A communication strategy determines how the various interaction modes are supported.
- Teacher--Student interaction
- Which activities and resources will be used to communicate the content, discuss it with learners, and provide feedback? Pages, Forums, Books, Lessons, Quizzes, etc. allow learners to control the pace, but Chat and other live communications tools outside Moodle can create additional engagement.
- Student--Student interaction
- Learners like to be able discuss the course with one another. Will you use Forums or other collaborative activities (such as Wikis or community Blogs)? Will you offer both synchronous (live) and asynchronous options for interaction?
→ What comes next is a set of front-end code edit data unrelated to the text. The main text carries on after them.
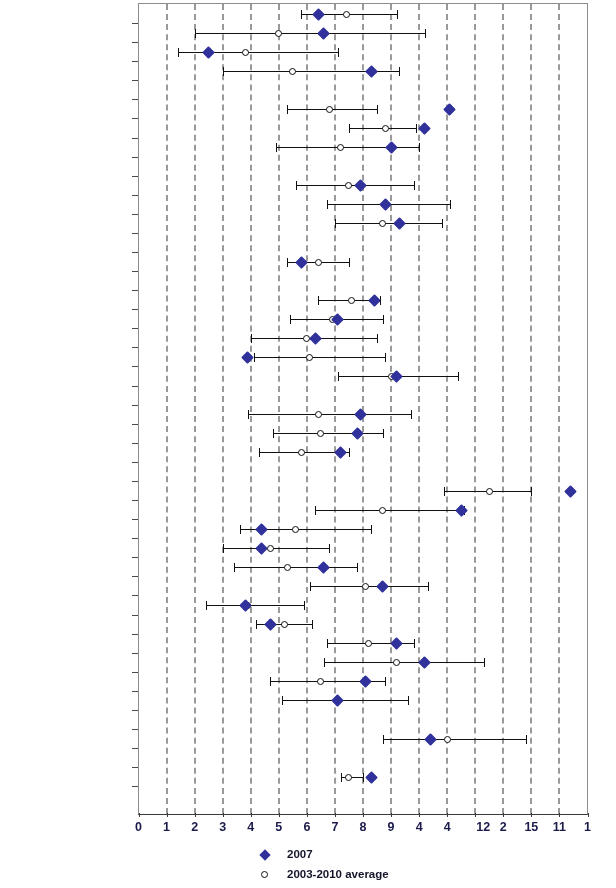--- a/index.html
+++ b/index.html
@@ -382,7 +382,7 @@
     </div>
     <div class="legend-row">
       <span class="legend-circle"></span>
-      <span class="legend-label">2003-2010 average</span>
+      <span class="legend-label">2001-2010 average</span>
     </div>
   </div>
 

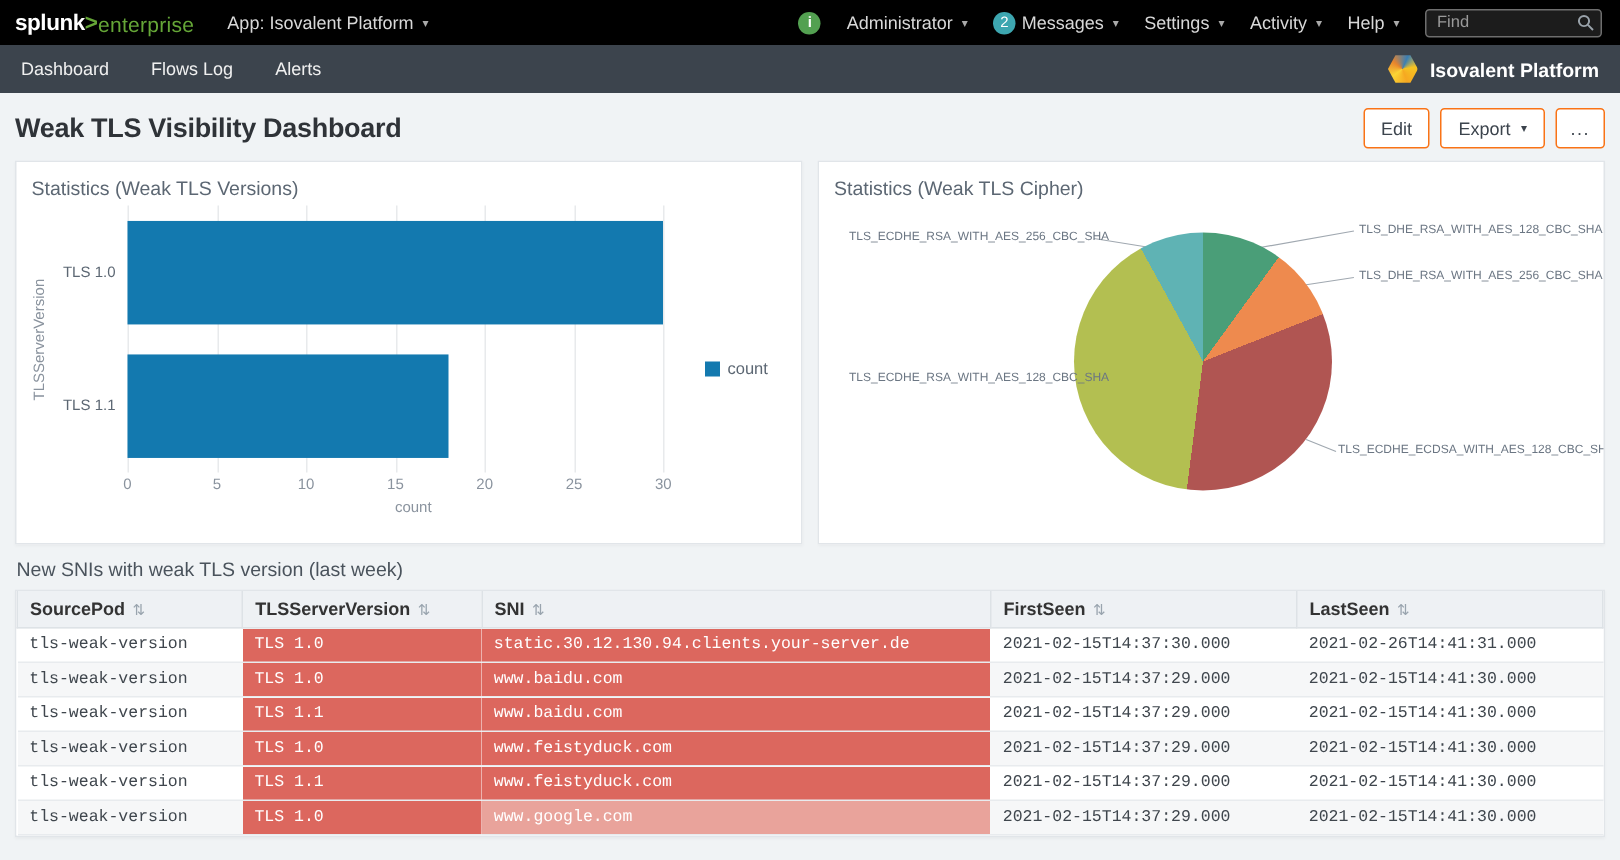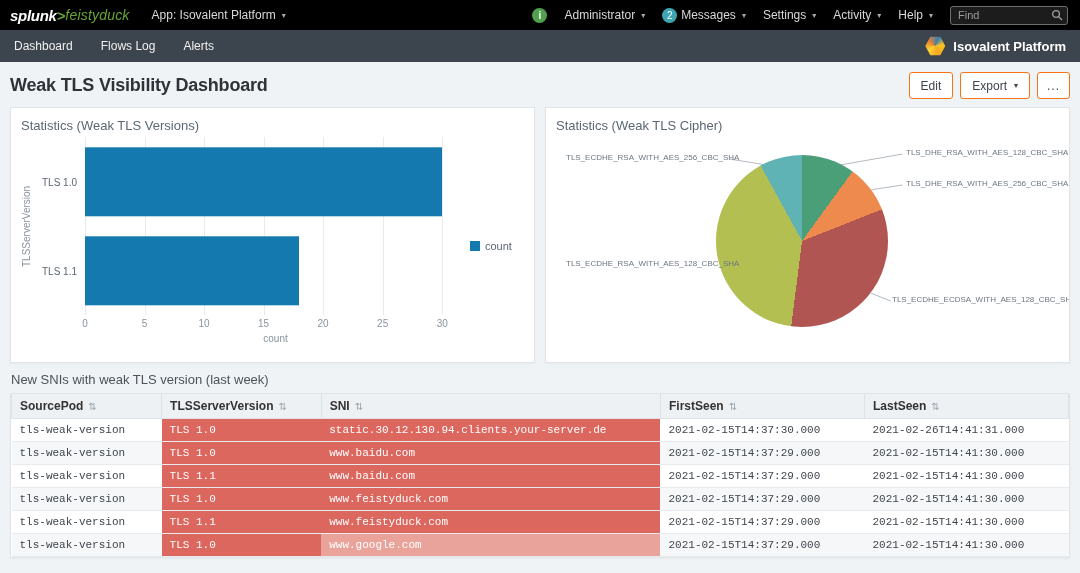--- a/index.html
+++ b/index.html
@@ -16,7 +16,7 @@
     height:30px; background:#000; display:flex; align-items:center;
     padding:0 12px 0 10px; color:#d8d8d8;
   }
-  .brand { display:flex; align-items:center; cursor:pointer;font-style:italic; }
+  .brand { display:flex; align-items:flex-end; cursor:pointer; }
   .brand .b1 { color:#fff; font-weight:700; font-size:15px; letter-spacing:-0.3px; }
   .brand .b2 { color:#65a637; font-weight:700; font-size:15px; }
   .brand .b3 { color:#65a637; font-weight:300; font-size:14px; letter-spacing:0.2px; }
- Student--Content interaction
- Learners will no doubt read and view content presented in Pages, Books, and Lessons, but they will think even more deeply about it if content questions and exercises are included within Lessons and Quizzes.
- Teacher--Teacher interaction
- If a course is being taught or developed by more than one teacher, options for private discussion need to be available if they are not at the same location. Teacher Forums can be hidden from participants.
Unit 1 focuses on creating the communication strategy and communicating about the learning environment. How to use Moodle tools for teaching the content is discussed in more detail in Units 3 and 4.
Remember that Moodle is not only for distance learning courses. Moodle is also a valuable tool to enhance communications in classroom courses.